▶ **Goal of the exercise**:
Substitute "image pixels" for "absolute pixels" wherever it occurs in the lines below, and reproduce them with nothing else altered.

Excerpts from a dataset
★ ★ ★ ★ ★

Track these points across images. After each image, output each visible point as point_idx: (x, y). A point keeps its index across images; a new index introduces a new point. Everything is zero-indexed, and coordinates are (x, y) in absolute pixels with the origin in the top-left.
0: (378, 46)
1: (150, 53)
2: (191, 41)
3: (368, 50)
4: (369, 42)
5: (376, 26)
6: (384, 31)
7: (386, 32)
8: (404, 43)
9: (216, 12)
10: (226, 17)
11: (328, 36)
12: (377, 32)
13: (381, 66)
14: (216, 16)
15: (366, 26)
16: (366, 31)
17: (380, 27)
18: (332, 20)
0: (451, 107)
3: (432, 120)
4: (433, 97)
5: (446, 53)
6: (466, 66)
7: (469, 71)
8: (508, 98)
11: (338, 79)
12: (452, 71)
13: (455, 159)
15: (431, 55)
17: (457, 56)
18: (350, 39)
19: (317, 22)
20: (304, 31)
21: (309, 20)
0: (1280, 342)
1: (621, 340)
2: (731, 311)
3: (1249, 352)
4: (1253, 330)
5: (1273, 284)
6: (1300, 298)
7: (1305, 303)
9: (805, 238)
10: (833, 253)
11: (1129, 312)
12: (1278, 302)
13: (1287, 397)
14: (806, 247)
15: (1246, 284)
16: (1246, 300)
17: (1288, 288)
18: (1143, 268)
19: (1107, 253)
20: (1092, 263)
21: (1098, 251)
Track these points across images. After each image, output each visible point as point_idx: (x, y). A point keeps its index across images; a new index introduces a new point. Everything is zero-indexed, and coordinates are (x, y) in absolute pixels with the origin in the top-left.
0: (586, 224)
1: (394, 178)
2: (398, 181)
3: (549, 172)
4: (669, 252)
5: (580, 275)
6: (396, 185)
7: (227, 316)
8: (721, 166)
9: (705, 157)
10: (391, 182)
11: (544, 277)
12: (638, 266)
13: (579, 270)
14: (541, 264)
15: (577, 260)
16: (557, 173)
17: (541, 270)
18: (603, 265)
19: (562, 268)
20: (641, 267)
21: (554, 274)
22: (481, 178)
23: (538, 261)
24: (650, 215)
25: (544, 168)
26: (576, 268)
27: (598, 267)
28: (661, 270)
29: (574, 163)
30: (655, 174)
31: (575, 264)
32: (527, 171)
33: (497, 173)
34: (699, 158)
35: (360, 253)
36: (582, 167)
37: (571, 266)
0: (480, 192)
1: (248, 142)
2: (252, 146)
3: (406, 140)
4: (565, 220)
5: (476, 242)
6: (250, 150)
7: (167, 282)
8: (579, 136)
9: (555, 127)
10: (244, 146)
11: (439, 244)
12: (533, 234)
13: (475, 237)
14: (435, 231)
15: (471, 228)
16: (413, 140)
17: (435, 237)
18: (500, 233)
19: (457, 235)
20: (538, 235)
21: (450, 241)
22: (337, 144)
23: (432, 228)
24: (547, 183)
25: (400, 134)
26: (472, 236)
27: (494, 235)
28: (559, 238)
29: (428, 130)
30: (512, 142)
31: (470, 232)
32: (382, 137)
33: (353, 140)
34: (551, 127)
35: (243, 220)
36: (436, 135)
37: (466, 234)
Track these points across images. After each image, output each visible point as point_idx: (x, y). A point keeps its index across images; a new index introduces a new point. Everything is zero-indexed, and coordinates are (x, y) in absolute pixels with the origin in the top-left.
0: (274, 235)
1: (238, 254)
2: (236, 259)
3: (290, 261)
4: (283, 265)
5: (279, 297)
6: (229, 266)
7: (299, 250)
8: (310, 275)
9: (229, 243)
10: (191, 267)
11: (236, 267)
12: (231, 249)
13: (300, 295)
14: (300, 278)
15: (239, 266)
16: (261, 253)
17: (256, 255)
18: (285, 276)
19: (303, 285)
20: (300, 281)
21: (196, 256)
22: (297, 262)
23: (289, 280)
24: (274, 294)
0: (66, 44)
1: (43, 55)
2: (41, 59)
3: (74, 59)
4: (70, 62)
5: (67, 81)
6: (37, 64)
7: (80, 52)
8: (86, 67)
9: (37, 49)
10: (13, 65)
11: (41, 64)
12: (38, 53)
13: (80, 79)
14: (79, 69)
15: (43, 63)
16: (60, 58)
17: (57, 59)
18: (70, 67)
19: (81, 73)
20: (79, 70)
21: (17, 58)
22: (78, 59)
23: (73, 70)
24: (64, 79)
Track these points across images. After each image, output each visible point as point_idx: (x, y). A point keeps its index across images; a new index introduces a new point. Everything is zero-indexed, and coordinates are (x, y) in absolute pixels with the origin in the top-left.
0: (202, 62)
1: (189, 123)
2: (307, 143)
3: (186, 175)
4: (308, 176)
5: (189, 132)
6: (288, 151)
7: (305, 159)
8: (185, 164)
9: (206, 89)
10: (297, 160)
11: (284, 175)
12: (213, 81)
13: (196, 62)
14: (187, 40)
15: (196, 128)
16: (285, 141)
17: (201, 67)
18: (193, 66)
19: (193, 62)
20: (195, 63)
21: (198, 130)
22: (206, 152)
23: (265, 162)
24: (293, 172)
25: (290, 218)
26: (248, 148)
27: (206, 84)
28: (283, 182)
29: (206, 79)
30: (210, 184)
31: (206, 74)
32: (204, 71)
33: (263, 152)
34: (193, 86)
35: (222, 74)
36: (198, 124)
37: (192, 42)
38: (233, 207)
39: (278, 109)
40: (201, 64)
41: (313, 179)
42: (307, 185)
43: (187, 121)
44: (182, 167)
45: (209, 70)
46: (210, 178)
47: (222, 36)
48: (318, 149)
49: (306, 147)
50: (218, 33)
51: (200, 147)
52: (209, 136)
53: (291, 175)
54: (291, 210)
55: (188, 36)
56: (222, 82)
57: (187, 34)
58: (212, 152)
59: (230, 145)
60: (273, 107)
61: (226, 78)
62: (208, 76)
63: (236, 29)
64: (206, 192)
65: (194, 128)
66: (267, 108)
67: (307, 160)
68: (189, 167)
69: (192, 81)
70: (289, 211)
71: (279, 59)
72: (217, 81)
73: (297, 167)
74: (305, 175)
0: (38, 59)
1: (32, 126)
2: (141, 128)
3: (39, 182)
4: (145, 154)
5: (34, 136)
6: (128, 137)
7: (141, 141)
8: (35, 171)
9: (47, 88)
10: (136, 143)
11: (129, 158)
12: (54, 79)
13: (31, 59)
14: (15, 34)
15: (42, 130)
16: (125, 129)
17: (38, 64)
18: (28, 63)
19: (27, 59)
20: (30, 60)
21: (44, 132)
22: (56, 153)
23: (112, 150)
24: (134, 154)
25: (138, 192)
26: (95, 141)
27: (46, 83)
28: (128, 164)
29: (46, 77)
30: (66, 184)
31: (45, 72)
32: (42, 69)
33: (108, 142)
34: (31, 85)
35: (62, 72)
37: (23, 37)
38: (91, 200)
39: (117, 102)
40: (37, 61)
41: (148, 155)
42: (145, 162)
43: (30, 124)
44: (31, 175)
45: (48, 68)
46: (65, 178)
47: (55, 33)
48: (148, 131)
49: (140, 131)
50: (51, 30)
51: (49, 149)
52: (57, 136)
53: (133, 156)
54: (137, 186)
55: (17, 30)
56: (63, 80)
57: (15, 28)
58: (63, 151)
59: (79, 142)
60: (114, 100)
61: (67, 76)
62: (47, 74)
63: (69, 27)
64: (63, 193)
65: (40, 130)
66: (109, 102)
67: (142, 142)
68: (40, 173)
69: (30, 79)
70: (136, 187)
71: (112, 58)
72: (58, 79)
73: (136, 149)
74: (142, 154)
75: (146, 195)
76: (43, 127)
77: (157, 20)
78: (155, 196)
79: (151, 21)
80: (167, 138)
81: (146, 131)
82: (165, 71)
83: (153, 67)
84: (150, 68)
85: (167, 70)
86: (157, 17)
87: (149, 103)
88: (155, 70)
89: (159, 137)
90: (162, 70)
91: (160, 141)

★ ★ ★ ★ ★

▶ **Worked solution**:
Track these points across images. After each image, output each visible point as point_idx: (x, y). A point keeps its index across images; a new index introduces a new point. Everything is zero-indexed, and coordinates are (x, y) in image pixels with the origin in the top-left.
0: (378, 46)
1: (150, 53)
2: (191, 41)
3: (368, 50)
4: (369, 42)
5: (376, 26)
6: (384, 31)
7: (386, 32)
8: (404, 43)
9: (216, 12)
10: (226, 17)
11: (328, 36)
12: (377, 32)
13: (381, 66)
14: (216, 16)
15: (366, 26)
16: (366, 31)
17: (380, 27)
18: (332, 20)
0: (451, 107)
3: (432, 120)
4: (433, 97)
5: (446, 53)
6: (466, 66)
7: (469, 71)
8: (508, 98)
11: (338, 79)
12: (452, 71)
13: (455, 159)
15: (431, 55)
17: (457, 56)
18: (350, 39)
19: (317, 22)
20: (304, 31)
21: (309, 20)
0: (1280, 342)
1: (621, 340)
2: (731, 311)
3: (1249, 352)
4: (1253, 330)
5: (1273, 284)
6: (1300, 298)
7: (1305, 303)
9: (805, 238)
10: (833, 253)
11: (1129, 312)
12: (1278, 302)
13: (1287, 397)
14: (806, 247)
15: (1246, 284)
16: (1246, 300)
17: (1288, 288)
18: (1143, 268)
19: (1107, 253)
20: (1092, 263)
21: (1098, 251)
Track these points across images. After each image, output each visible point as point_idx: (x, y). A point keeps its index across images; a new index introduces a new point. Everything is zero-indexed, and coordinates are (x, y) in image pixels with the origin in the top-left.
0: (586, 224)
1: (394, 178)
2: (398, 181)
3: (549, 172)
4: (669, 252)
5: (580, 275)
6: (396, 185)
7: (227, 316)
8: (721, 166)
9: (705, 157)
10: (391, 182)
11: (544, 277)
12: (638, 266)
13: (579, 270)
14: (541, 264)
15: (577, 260)
16: (557, 173)
17: (541, 270)
18: (603, 265)
19: (562, 268)
20: (641, 267)
21: (554, 274)
22: (481, 178)
23: (538, 261)
24: (650, 215)
25: (544, 168)
26: (576, 268)
27: (598, 267)
28: (661, 270)
29: (574, 163)
30: (655, 174)
31: (575, 264)
32: (527, 171)
33: (497, 173)
34: (699, 158)
35: (360, 253)
36: (582, 167)
37: (571, 266)
0: (480, 192)
1: (248, 142)
2: (252, 146)
3: (406, 140)
4: (565, 220)
5: (476, 242)
6: (250, 150)
7: (167, 282)
8: (579, 136)
9: (555, 127)
10: (244, 146)
11: (439, 244)
12: (533, 234)
13: (475, 237)
14: (435, 231)
15: (471, 228)
16: (413, 140)
17: (435, 237)
18: (500, 233)
19: (457, 235)
20: (538, 235)
21: (450, 241)
22: (337, 144)
23: (432, 228)
24: (547, 183)
25: (400, 134)
26: (472, 236)
27: (494, 235)
28: (559, 238)
29: (428, 130)
30: (512, 142)
31: (470, 232)
32: (382, 137)
33: (353, 140)
34: (551, 127)
35: (243, 220)
36: (436, 135)
37: (466, 234)
Track these points across images. After each image, output each visible point as point_idx: (x, y). A point keeps its index across images; a new index introduces a new point. Everything is zero-indexed, and coordinates are (x, y) in image pixels with the origin in the top-left.
0: (274, 235)
1: (238, 254)
2: (236, 259)
3: (290, 261)
4: (283, 265)
5: (279, 297)
6: (229, 266)
7: (299, 250)
8: (310, 275)
9: (229, 243)
10: (191, 267)
11: (236, 267)
12: (231, 249)
13: (300, 295)
14: (300, 278)
15: (239, 266)
16: (261, 253)
17: (256, 255)
18: (285, 276)
19: (303, 285)
20: (300, 281)
21: (196, 256)
22: (297, 262)
23: (289, 280)
24: (274, 294)
0: (66, 44)
1: (43, 55)
2: (41, 59)
3: (74, 59)
4: (70, 62)
5: (67, 81)
6: (37, 64)
7: (80, 52)
8: (86, 67)
9: (37, 49)
10: (13, 65)
11: (41, 64)
12: (38, 53)
13: (80, 79)
14: (79, 69)
15: (43, 63)
16: (60, 58)
17: (57, 59)
18: (70, 67)
19: (81, 73)
20: (79, 70)
21: (17, 58)
22: (78, 59)
23: (73, 70)
24: (64, 79)
Track these points across images. After each image, output each visible point as point_idx: (x, y). A point keeps its index across images; a new index introduces a new point. Everything is zero-indexed, and coordinates are (x, y) in image pixels with the origin in the top-left.
0: (202, 62)
1: (189, 123)
2: (307, 143)
3: (186, 175)
4: (308, 176)
5: (189, 132)
6: (288, 151)
7: (305, 159)
8: (185, 164)
9: (206, 89)
10: (297, 160)
11: (284, 175)
12: (213, 81)
13: (196, 62)
14: (187, 40)
15: (196, 128)
16: (285, 141)
17: (201, 67)
18: (193, 66)
19: (193, 62)
20: (195, 63)
21: (198, 130)
22: (206, 152)
23: (265, 162)
24: (293, 172)
25: (290, 218)
26: (248, 148)
27: (206, 84)
28: (283, 182)
29: (206, 79)
30: (210, 184)
31: (206, 74)
32: (204, 71)
33: (263, 152)
34: (193, 86)
35: (222, 74)
36: (198, 124)
37: (192, 42)
38: (233, 207)
39: (278, 109)
40: (201, 64)
41: (313, 179)
42: (307, 185)
43: (187, 121)
44: (182, 167)
45: (209, 70)
46: (210, 178)
47: (222, 36)
48: (318, 149)
49: (306, 147)
50: (218, 33)
51: (200, 147)
52: (209, 136)
53: (291, 175)
54: (291, 210)
55: (188, 36)
56: (222, 82)
57: (187, 34)
58: (212, 152)
59: (230, 145)
60: (273, 107)
61: (226, 78)
62: (208, 76)
63: (236, 29)
64: (206, 192)
65: (194, 128)
66: (267, 108)
67: (307, 160)
68: (189, 167)
69: (192, 81)
70: (289, 211)
71: (279, 59)
72: (217, 81)
73: (297, 167)
74: (305, 175)
0: (38, 59)
1: (32, 126)
2: (141, 128)
3: (39, 182)
4: (145, 154)
5: (34, 136)
6: (128, 137)
7: (141, 141)
8: (35, 171)
9: (47, 88)
10: (136, 143)
11: (129, 158)
12: (54, 79)
13: (31, 59)
14: (15, 34)
15: (42, 130)
16: (125, 129)
17: (38, 64)
18: (28, 63)
19: (27, 59)
20: (30, 60)
21: (44, 132)
22: (56, 153)
23: (112, 150)
24: (134, 154)
25: (138, 192)
26: (95, 141)
27: (46, 83)
28: (128, 164)
29: (46, 77)
30: (66, 184)
31: (45, 72)
32: (42, 69)
33: (108, 142)
34: (31, 85)
35: (62, 72)
37: (23, 37)
38: (91, 200)
39: (117, 102)
40: (37, 61)
41: (148, 155)
42: (145, 162)
43: (30, 124)
44: (31, 175)
45: (48, 68)
46: (65, 178)
47: (55, 33)
48: (148, 131)
49: (140, 131)
50: (51, 30)
51: (49, 149)
52: (57, 136)
53: (133, 156)
54: (137, 186)
55: (17, 30)
56: (63, 80)
57: (15, 28)
58: (63, 151)
59: (79, 142)
60: (114, 100)
61: (67, 76)
62: (47, 74)
63: (69, 27)
64: (63, 193)
65: (40, 130)
66: (109, 102)
67: (142, 142)
68: (40, 173)
69: (30, 79)
70: (136, 187)
71: (112, 58)
72: (58, 79)
73: (136, 149)
74: (142, 154)
75: (146, 195)
76: (43, 127)
77: (157, 20)
78: (155, 196)
79: (151, 21)
80: (167, 138)
81: (146, 131)
82: (165, 71)
83: (153, 67)
84: (150, 68)
85: (167, 70)
86: (157, 17)
87: (149, 103)
88: (155, 70)
89: (159, 137)
90: (162, 70)
91: (160, 141)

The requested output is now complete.